Problem: Print all the data, keeping every line exactly as it is.

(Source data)
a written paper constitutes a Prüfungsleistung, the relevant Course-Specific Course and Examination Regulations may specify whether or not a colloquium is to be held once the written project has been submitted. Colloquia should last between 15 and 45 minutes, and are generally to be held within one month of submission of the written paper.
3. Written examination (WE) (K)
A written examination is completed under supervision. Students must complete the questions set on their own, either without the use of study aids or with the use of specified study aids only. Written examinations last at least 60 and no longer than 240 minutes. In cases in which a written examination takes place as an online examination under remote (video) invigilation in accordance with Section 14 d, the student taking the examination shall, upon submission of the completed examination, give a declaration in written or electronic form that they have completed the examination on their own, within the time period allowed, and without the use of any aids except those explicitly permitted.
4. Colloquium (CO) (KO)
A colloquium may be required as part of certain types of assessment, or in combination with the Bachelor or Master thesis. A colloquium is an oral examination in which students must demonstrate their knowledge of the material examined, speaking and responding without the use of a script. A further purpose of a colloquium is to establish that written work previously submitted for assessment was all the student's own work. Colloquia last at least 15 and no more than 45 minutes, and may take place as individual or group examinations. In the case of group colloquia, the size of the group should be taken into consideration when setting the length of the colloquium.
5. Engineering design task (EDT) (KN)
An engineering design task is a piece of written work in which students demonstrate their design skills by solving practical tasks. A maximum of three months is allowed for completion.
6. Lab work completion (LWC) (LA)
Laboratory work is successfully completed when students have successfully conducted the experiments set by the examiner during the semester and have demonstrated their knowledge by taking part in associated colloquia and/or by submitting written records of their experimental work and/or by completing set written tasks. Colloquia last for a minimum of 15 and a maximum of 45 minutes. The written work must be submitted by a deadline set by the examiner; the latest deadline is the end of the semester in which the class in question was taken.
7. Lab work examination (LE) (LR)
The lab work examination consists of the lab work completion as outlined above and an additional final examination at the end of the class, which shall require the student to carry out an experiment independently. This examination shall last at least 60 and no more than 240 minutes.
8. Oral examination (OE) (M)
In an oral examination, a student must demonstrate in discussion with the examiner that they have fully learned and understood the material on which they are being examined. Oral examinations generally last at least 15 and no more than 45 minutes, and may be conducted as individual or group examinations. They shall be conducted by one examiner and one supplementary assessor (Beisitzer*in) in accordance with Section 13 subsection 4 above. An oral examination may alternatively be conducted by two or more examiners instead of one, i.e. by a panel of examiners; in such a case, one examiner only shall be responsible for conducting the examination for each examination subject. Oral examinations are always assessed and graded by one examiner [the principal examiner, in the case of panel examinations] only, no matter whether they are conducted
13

Result of the exercise:
a written paper constitutes a Prüfungsleistung, the relevant Course-Specific Course and Examination Regulations may specify whether or not a colloquium is to be held once the written project has been submitted. Colloquia should last between 15 and 45 minutes, and are generally to be held within one month of submission of the written paper.
3. Written examination (WE) (K)
A written examination is completed under supervision. Students must complete the questions set on their own, either without the use of study aids or with the use of specified study aids only. Written examinations last at least 60 and no longer than 240 minutes. In cases in which a written examination takes place as an online examination under remote (video) invigilation in accordance with Section 14 d, the student taking the examination shall, upon submission of the completed examination, give a declaration in written or electronic form that they have completed the examination on their own, within the time period allowed, and without the use of any aids except those explicitly permitted.
4. Colloquium (CO) (KO)
A colloquium may be required as part of certain types of assessment, or in combination with the Bachelor or Master thesis. A colloquium is an oral examination in which students must demonstrate their knowledge of the material examined, speaking and responding without the use of a script. A further purpose of a colloquium is to establish that written work previously submitted for assessment was all the student's own work. Colloquia last at least 15 and no more than 45 minutes, and may take place as individual or group examinations. In the case of group colloquia, the size of the group should be taken into consideration when setting the length of the colloquium.
5. Engineering design task (EDT) (KN)
An engineering design task is a piece of written work in which students demonstrate their design skills by solving practical tasks. A maximum of three months is allowed for completion.
6. Lab work completion (LWC) (LA)
Laboratory work is successfully completed when students have successfully conducted the experiments set by the examiner during the semester and have demonstrated their knowledge by taking part in associated colloquia and/or by submitting written records of their experimental work and/or by completing set written tasks. Colloquia last for a minimum of 15 and a maximum of 45 minutes. The written work must be submitted by a deadline set by the examiner; the latest deadline is the end of the semester in which the class in question was taken.
7. Lab work examination (LE) (LR)
The lab work examination consists of the lab work completion as outlined above and an additional final examination at the end of the class, which shall require the student to carry out an experiment independently. This examination shall last at least 60 and no more than 240 minutes.
8. Oral examination (OE) (M)
In an oral examination, a student must demonstrate in discussion with the examiner that they have fully learned and understood the material on which they are being examined. Oral examinations generally last at least 15 and no more than 45 minutes, and may be conducted as individual or group examinations. They shall be conducted by one examiner and one supplementary assessor (Beisitzer*in) in accordance with Section 13 subsection 4 above. An oral examination may alternatively be conducted by two or more examiners instead of one, i.e. by a panel of examiners; in such a case, one examiner only shall be responsible for conducting the examination for each examination subject. Oral examinations are always assessed and graded by one examiner [the principal examiner, in the case of panel examinations] only, no matter whether they are conducted
13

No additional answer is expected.